学び直しを始めたいと思っても、多くの社会人が「時間がない」という壁に当たります。大学で学期短縮やオンデマンド授業の活用が進んでいるのは、“時間の創出”が学びの質を左右するからです。
社会人の学び直しでも同じ課題があり、時間設計が成否を決めると言っても過言ではありません。
本稿では、忙しい社会人でも学びを続けられる「学習時間のつくり方」を紹介します。
1 「時間がない」は本当か
実際のところ、社会人の時間が足りないのは事実です。しかし、「余った時間で学ぶ」という発想では一生始まりません。大学でも、対面授業を減らして意図的に時間を生み出しました。
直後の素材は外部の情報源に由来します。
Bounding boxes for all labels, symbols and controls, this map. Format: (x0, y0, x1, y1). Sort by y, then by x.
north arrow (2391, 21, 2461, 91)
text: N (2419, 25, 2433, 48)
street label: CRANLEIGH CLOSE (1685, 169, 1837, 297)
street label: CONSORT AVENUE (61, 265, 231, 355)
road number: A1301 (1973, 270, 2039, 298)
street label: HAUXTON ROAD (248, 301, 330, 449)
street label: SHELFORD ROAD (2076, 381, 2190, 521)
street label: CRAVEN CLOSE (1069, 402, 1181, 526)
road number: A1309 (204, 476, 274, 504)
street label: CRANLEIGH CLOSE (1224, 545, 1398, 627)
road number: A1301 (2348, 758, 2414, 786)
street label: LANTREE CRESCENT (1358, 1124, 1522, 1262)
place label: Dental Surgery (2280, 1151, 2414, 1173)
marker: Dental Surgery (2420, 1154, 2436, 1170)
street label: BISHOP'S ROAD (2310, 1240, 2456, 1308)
社会人も同じで、学習時間は “つくるもの” という前提が必要です。
2 まずは生活の棚卸しから
学習時間を確保するためには、現在の生活を可視化することが第一歩です。
よくある隠れた時間は次の通りです。
- 通勤時間
- 昼休憩の前後10分
- 家事の合間
- 仕事の開始前の15分
- スマホをなんとなく触っている時間
10〜20分のすき間時間も、積み上げれば週に数時間になります。
3 “固定の学び時間” をスケジュールに入れる
大学が学期の枠を変更したように、社会人も 「時間の枠を決める」 ことで学習が習慣化します。
おすすめは次の3つです。
- 毎朝 20〜30分
- 週末の午前の1〜2時間
- 通勤時間を特定の教材に固定
「いつやるか」を決めてしまうことで、学習は負担ではなく、生活のリズムの一部になります。
4 オンデマンド学習の“落とし穴”
オンデマンド教材は便利ですが、視聴しただけで理解した気になる「疑似学習」になりがちです。
大学でも、オンデマンド授業の導入に伴い学習効果の検証が課題になっています。
社会人も、学習効果を高めるには次の工夫が不可欠です。
- 視聴後に3行メモを書く
- 同僚やSNSでアウトプットする
- 実務に1つだけ反映してみる
“見たら終わり”の学びは定着しません。
5 家族の理解・同僚の協力も学び続ける鍵
大学では学習コミュニティの活性化が改革の一部です。
社会人も同じで、家族や同僚に「学び直し宣言」をするだけで継続率が上がります。
・学びの時間を家族と共有
・職場の学習コミュニティに参加
・目的を周囲に話して自分を縛る
環境づくりは意外と大きな力になります。
結論
大学での授業改革が示しているように、「時間の創出」は学びの質を左右する核心部分です。
忙しい社会人こそ、まずは“学習の枠組みづくり”から始めることが大切です。
小さな時間の積み重ねが、長期的なキャリアの大きな差につながります。
出典
・日本経済新聞「東洋大、自己研さんに重点 オンデマンドで対面授業短く」
・日本経済新聞「改革の効果最大化へ、『学び』の意識醸成を」
という事で、今回は以上とさせていただきます。
次回以降も、よろしくお願いします。